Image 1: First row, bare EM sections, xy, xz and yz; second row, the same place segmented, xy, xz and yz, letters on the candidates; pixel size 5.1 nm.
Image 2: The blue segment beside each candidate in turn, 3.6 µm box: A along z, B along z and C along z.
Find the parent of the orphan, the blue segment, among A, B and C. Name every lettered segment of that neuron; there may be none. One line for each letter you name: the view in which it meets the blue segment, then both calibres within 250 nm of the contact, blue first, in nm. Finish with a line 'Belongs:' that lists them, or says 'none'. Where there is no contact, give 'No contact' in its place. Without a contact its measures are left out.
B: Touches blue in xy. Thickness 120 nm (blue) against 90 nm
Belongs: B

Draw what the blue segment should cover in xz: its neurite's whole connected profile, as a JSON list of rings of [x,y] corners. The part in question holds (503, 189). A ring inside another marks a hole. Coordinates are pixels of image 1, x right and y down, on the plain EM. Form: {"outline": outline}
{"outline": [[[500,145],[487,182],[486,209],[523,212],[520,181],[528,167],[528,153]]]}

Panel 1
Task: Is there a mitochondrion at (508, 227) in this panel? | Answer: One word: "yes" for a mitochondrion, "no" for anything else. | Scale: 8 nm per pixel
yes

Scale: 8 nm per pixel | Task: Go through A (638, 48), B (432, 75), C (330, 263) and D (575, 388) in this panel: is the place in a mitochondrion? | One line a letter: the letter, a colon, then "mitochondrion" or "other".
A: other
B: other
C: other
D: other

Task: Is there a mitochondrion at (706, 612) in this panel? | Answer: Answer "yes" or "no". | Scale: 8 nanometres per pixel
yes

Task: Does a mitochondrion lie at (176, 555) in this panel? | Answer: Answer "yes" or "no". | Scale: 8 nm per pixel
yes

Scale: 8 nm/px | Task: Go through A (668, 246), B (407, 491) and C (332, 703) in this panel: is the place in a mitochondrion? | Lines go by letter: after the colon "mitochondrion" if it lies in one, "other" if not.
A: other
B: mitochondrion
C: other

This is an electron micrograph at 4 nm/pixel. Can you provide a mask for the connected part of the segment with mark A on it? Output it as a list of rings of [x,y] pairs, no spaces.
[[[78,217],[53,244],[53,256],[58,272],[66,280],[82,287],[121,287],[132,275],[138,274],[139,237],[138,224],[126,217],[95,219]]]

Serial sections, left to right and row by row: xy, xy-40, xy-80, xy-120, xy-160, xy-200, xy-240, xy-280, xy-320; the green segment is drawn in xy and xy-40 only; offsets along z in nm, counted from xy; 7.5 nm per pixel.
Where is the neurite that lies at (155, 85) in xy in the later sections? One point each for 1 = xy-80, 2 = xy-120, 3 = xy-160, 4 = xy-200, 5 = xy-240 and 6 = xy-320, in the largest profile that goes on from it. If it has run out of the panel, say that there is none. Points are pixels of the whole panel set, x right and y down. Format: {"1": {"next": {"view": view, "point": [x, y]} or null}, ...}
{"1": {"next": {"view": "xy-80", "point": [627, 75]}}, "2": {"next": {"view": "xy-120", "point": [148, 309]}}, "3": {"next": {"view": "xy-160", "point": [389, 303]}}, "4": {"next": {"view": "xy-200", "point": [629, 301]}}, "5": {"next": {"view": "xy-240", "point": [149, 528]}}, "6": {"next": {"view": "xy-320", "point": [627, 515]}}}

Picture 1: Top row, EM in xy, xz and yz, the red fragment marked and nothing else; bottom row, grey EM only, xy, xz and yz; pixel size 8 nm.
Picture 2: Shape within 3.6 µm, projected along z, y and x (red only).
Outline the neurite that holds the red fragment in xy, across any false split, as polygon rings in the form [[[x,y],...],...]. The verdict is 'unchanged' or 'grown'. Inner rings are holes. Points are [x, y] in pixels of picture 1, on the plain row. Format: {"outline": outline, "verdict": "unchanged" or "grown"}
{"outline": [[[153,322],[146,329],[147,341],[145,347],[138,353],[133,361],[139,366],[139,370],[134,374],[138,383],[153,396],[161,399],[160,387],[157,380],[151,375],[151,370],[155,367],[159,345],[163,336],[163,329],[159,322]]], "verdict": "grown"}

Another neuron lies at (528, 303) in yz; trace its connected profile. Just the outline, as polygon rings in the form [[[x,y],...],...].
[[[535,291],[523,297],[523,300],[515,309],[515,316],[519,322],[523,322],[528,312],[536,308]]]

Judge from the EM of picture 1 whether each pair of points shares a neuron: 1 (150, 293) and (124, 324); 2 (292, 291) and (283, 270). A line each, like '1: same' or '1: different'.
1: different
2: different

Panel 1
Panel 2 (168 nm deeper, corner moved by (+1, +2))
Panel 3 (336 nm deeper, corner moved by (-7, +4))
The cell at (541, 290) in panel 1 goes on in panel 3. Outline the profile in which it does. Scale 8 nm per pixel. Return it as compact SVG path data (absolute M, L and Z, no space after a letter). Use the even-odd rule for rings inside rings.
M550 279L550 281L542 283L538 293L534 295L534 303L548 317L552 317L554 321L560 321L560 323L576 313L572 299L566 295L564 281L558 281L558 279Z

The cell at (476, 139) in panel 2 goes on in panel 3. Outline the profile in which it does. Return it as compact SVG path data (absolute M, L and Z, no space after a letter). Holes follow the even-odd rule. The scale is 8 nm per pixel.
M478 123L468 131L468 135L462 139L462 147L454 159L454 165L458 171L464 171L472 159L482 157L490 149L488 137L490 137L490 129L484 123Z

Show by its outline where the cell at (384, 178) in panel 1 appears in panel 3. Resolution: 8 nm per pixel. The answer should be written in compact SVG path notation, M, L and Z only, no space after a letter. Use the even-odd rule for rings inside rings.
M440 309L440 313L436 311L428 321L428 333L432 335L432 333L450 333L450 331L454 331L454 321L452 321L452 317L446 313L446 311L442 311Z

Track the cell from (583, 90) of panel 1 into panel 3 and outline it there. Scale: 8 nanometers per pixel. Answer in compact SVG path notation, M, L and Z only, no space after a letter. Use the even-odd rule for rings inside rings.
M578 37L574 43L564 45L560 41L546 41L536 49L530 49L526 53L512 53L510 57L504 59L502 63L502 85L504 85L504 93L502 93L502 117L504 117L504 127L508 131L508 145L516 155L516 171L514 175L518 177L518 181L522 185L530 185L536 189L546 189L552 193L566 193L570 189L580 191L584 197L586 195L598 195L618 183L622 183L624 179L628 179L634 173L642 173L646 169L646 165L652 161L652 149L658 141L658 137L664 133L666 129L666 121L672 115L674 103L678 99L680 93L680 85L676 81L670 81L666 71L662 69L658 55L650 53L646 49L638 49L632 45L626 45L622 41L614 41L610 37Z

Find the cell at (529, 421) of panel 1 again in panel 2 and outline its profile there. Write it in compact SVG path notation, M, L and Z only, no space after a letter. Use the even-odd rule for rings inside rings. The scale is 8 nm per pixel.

============

AIM OF THE EXERCISE >> In the entries above, identify every line with the string "size".

RESULT >>
Image 1: First row, bare EM sections, xy, xz and yz; second row, the same place segmented, xy, xz and yz, letters on the candidates; pixel size 5.1 nm.
Picture 1: Top row, EM in xy, xz and yz, the red fragment marked and nothing else; bottom row, grey EM only, xy, xz and yz; pixel size 8 nm.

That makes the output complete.